I’m not scared of clowns, I’m scared of the man who chooses to become one.
Don’t ask too many questions here. Curiosity kills the chat.
Darth Vader was built for COVID-19. Great face mask & the ability to force choke anyone within 6 feet.
They say throwing a party is about planning, but it’s really about setting aside your pride and asking your friends and family to bring whatever dumb items you forgot.
1st base: sex
2nd base: not wearing makeup
3rd base: calling each other
home run: discussing your mental health issues and past traumas
LOGIC: Obviously, the end of the week is the “weekend”
CALENDARS:
What if I offe
red you ano
ther idea of what “week
end” means?
You might want to read all of my tweets… so that when the movie comes out you can be all pompous and say the timeline was better.
“911”
you gotta help, my wife is in labour in the backseat
“how far apart are the contractions?”
about 2 miles but I’m driving pretty fast
“Son, do you know why we named you Easter Bunny?”
*sigh*
“Because you don’t b-”
“BECAUSE WE DON’T BELIEVE IN YOU”
Mr.
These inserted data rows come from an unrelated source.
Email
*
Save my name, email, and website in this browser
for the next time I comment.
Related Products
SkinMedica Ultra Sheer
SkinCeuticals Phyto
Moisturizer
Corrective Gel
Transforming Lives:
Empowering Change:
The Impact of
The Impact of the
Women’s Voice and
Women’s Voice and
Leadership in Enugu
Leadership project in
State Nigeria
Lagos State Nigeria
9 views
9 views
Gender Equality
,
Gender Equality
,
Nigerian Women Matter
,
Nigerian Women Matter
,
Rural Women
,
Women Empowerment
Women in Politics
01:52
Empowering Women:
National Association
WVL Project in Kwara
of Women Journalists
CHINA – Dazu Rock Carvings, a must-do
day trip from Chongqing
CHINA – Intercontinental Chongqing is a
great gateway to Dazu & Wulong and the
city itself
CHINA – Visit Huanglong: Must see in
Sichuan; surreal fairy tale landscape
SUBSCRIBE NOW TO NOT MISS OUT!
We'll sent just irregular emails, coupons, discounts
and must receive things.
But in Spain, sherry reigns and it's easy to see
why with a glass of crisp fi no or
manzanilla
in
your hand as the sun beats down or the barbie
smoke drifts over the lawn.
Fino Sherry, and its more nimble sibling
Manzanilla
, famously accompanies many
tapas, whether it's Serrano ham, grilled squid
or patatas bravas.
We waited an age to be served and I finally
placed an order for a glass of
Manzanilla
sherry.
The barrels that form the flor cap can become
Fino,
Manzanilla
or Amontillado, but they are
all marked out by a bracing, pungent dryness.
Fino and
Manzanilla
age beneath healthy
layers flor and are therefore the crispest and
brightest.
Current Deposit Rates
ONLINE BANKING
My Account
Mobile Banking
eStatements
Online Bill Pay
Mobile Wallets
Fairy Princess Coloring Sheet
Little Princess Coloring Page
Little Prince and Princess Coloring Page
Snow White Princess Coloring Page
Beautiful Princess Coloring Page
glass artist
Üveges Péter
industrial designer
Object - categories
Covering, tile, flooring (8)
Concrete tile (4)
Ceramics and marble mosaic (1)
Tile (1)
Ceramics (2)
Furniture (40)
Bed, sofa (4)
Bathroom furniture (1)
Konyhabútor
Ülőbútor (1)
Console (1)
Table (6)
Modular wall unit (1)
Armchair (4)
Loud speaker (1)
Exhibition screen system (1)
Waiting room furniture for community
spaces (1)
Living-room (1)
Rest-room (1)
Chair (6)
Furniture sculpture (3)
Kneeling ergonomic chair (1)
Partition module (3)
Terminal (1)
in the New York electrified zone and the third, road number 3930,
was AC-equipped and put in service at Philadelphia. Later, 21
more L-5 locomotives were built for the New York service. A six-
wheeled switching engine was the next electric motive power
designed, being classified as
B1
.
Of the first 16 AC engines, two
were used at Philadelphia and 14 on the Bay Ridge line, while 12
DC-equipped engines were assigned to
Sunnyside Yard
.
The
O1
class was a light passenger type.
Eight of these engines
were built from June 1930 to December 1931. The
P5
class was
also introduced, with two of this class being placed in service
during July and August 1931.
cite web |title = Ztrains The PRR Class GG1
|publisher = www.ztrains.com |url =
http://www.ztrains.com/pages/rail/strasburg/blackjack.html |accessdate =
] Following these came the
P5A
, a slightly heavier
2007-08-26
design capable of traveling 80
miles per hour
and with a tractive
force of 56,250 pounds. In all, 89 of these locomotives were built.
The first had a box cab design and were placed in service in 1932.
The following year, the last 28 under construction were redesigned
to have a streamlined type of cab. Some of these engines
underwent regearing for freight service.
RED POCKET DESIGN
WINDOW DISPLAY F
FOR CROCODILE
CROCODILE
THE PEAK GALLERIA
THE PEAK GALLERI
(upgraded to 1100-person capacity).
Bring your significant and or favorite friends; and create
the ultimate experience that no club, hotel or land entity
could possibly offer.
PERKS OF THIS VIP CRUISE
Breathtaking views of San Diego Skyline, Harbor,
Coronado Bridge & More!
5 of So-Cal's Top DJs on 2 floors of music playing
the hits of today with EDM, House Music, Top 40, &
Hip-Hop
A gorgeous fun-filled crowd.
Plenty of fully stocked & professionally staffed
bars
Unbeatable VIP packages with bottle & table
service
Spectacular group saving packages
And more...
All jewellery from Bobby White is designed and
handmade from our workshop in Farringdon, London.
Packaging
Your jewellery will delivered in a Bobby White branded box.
Miyagi: It’s simple Daniel san, wax on, wax off
Daniel: Yeah, but your back hair, bro?
Harness the power of my dog’s wagging tail and we could step into a much greener future.
Old Macdonald had a really bad scrabble hand……
E – I – E – I – O…..
Worst reasons to wake up to a strange voice at 3am:
1. home intruder
2. haunting
3. bluetooth speaker lady complaining she wants more power
The older you get, the more you realise your chances of being cast as a vampire in a Twilight reboot are dwindling.
*2:47 am. i roll over, nudge my wife awake & whisper*
i’m thinking of asking my buddies if i can call them my apostles
my 18-month old nieces may have gotten a shitton of candy for valentine’s day, but I got something better (a shitton of candy that I have the thumb-strength to open myself, without asking my mom)
How many dates should you wait before you tell a girl that you’re just a barn owl
me: sorry if I’m bothering you
lifeguard pulling me to shore: what
Please don’t delete your tweet. Yes, it was pretty stupid, but my reply to it was a masterpiece.
Guys, my husband has been watering A PLASTIC PLANT I put in his home office since March…
me: “it hurts when i pee”
doctor: “quit peeing on my desk and ill stop hitting you!”
There are only a few more shopping days left until your loved ones find out how little you understand them.